In crisi di astinenza minaccia il papà per estorcergli denaro, 26enne finisce in Carcere

Maltrattamenti in famiglia, minaccia grave ed estorsione: sono le accuse contestate ad un 26enne, arrestato dai Carabinieri intervenuti dopo una segnalazione al 112. Il giovane aveva aggredito il papà, per denaro.

Una chiamata al 112 che, probabilmente, ha messo fine all’incubo vissuto all’interno di un’abitazione di Cavallino. La storia, purtroppo, è simile a tanti casi di maltrattamenti in famiglia che hanno trovato spazio sulle prime pagine dei giornali locali: le continue richieste di denaro a genitori impotenti e le maniere forti usate per ottenerlo. Simili anche le accuse contestate figlio “ribelle”.

I fatti

Le lancette dell’orologio avevano da poco segnato l’una quando è giunta la chiamata al 112, in cui si chiedeva l’intervento degli uomini in divisa. E nel cuore della notte i carabinieri dell’aliquota radiomobile della Compagnia di Lecce hanno arrestato in flagranza F.D.L (queste le sue iniziali), 26enne di Cavallino.

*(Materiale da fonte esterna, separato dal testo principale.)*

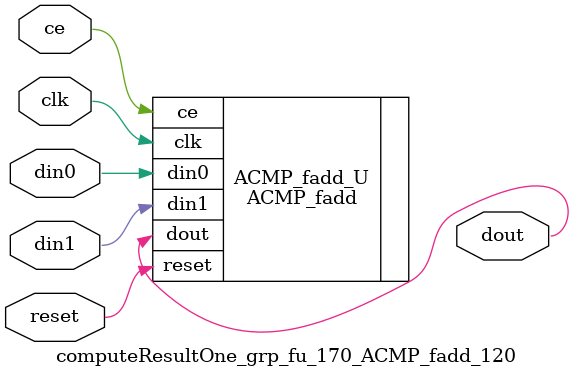
<source format=v>

`timescale 1 ns / 1 ps
module computeResultOne_grp_fu_170_ACMP_fadd_120(
    clk,
    reset,
    ce,
    din0,
    din1,
    dout);

parameter ID = 32'd1;
parameter NUM_STAGE = 32'd1;
parameter din0_WIDTH = 32'd1;
parameter din1_WIDTH = 32'd1;
parameter dout_WIDTH = 32'd1;
input clk;
input reset;
input ce;
input[din0_WIDTH - 1:0] din0;
input[din1_WIDTH - 1:0] din1;
output[dout_WIDTH - 1:0] dout;



ACMP_fadd #(
.ID( ID ),
.NUM_STAGE( 4 ),
.din0_WIDTH( din0_WIDTH ),
.din1_WIDTH( din1_WIDTH ),
.dout_WIDTH( dout_WIDTH ))
ACMP_fadd_U(
    .clk( clk ),
    .reset( reset ),
    .ce( ce ),
    .din0( din0 ),
    .din1( din1 ),
    .dout( dout ));

endmodule

</source>
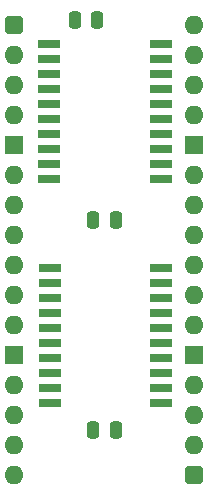
<source format=gts>
%TF.GenerationSoftware,KiCad,Pcbnew,9.0.2*%
%TF.CreationDate,2025-06-17T18:59:47+02:00*%
%TF.ProjectId,Coprocessor Transceiver,436f7072-6f63-4657-9373-6f7220547261,V0*%
%TF.SameCoordinates,Original*%
%TF.FileFunction,Soldermask,Top*%
%TF.FilePolarity,Negative*%
%FSLAX46Y46*%
G04 Gerber Fmt 4.6, Leading zero omitted, Abs format (unit mm)*
G04 Created by KiCad (PCBNEW 9.0.2) date 2025-06-17 18:59:47*
%MOMM*%
%LPD*%
G01*
G04 APERTURE LIST*
G04 Aperture macros list*
%AMRoundRect*
0 Rectangle with rounded corners*
0 $1 Rounding radius*
0 $2 $3 $4 $5 $6 $7 $8 $9 X,Y pos of 4 corners*
0 Add a 4 corners polygon primitive as box body*
4,1,4,$2,$3,$4,$5,$6,$7,$8,$9,$2,$3,0*
0 Add four circle primitives for the rounded corners*
1,1,$1+$1,$2,$3*
1,1,$1+$1,$4,$5*
1,1,$1+$1,$6,$7*
1,1,$1+$1,$8,$9*
0 Add four rect primitives between the rounded corners*
20,1,$1+$1,$2,$3,$4,$5,0*
20,1,$1+$1,$4,$5,$6,$7,0*
20,1,$1+$1,$6,$7,$8,$9,0*
20,1,$1+$1,$8,$9,$2,$3,0*%
G04 Aperture macros list end*
%ADD10RoundRect,0.250000X0.250000X0.475000X-0.250000X0.475000X-0.250000X-0.475000X0.250000X-0.475000X0*%
%ADD11RoundRect,0.250000X-0.250000X-0.475000X0.250000X-0.475000X0.250000X0.475000X-0.250000X0.475000X0*%
%ADD12RoundRect,0.400000X-0.400000X-0.400000X0.400000X-0.400000X0.400000X0.400000X-0.400000X0.400000X0*%
%ADD13O,1.600000X1.600000*%
%ADD14R,1.600000X1.600000*%
%ADD15R,1.950000X0.650000*%
G04 APERTURE END LIST*
D10*
%TO.C,C8*%
X8580000Y-16510000D03*
X6680000Y-16510000D03*
%TD*%
D11*
%TO.C,C4*%
X6686000Y-34290000D03*
X8586000Y-34290000D03*
%TD*%
D10*
%TO.C,C1*%
X7030000Y381000D03*
X5130000Y381000D03*
%TD*%
D12*
%TO.C,J2*%
X0Y0D03*
D13*
X0Y-2540000D03*
X0Y-5080000D03*
X0Y-7620000D03*
D14*
X0Y-10160000D03*
D13*
X0Y-12700000D03*
X0Y-15240000D03*
X0Y-17780000D03*
X0Y-20320000D03*
X0Y-22860000D03*
X0Y-25400000D03*
D14*
X0Y-27940000D03*
D13*
X0Y-30480000D03*
X0Y-33020000D03*
X0Y-35560000D03*
X0Y-38100000D03*
D12*
X15240000Y-38100000D03*
D13*
X15240000Y-35560000D03*
X15240000Y-33020000D03*
X15240000Y-30480000D03*
D14*
X15240000Y-27940000D03*
D13*
X15240000Y-25400000D03*
X15240000Y-22860000D03*
X15240000Y-20320000D03*
X15240000Y-17780000D03*
X15240000Y-15240000D03*
X15240000Y-12700000D03*
D14*
X15240000Y-10160000D03*
D13*
X15240000Y-7620000D03*
X15240000Y-5080000D03*
X15240000Y-2540000D03*
X15240000Y0D03*
%TD*%
D15*
%TO.C,IC7*%
X2921000Y-1651000D03*
X2921000Y-2921000D03*
X2921000Y-4191000D03*
X2921000Y-5461000D03*
X2921000Y-6731000D03*
X2921000Y-8001000D03*
X2921000Y-9271000D03*
X2921000Y-10541000D03*
X2921000Y-11811000D03*
X2921000Y-13081000D03*
X12371000Y-13081000D03*
X12371000Y-11811000D03*
X12371000Y-10541000D03*
X12371000Y-9271000D03*
X12371000Y-8001000D03*
X12371000Y-6731000D03*
X12371000Y-5461000D03*
X12371000Y-4191000D03*
X12371000Y-2921000D03*
X12371000Y-1651000D03*
%TD*%
%TO.C,IC6*%
X12446000Y-32004000D03*
X12446000Y-30734000D03*
X12446001Y-29464000D03*
X12446000Y-28194000D03*
X12446000Y-26924000D03*
X12446000Y-25654000D03*
X12446000Y-24384000D03*
X12446001Y-23114000D03*
X12446000Y-21844000D03*
X12446000Y-20574000D03*
X2996000Y-20574000D03*
X2996000Y-21844000D03*
X2995999Y-23114000D03*
X2996000Y-24384000D03*
X2996000Y-25654000D03*
X2996000Y-26924000D03*
X2996000Y-28194000D03*
X2995999Y-29464000D03*
X2996000Y-30734000D03*
X2996000Y-32004000D03*
%TD*%
M02*

</source>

Probabilmente spinto dagli effetti causati dall’astinenza, il ragazzo ha minacciato e aggredito verbalmente il papà, per estorcergli denaro. Nemmeno l’intervento degli uomini in divisa è bastato a calmarlo anzi, ha continuato con il suo “comportamento” anche davanti ai militari intervenuti.

Fortunatamente, in quei momenti concitati, nessuno è rimasto ferito. Il 26enne, una volta calmato, è arrestato con l’accusa di maltrattamenti in famiglia, minaccia grave, estorsione. Una volta concluse le formalità di rito è stato accompagnato presso la casa circondariale di Lecce, dove si trova ora a disposizione dell’Autorità Giudiziaria informata dell’accaduto dal Norm della Compagnia di Lecce.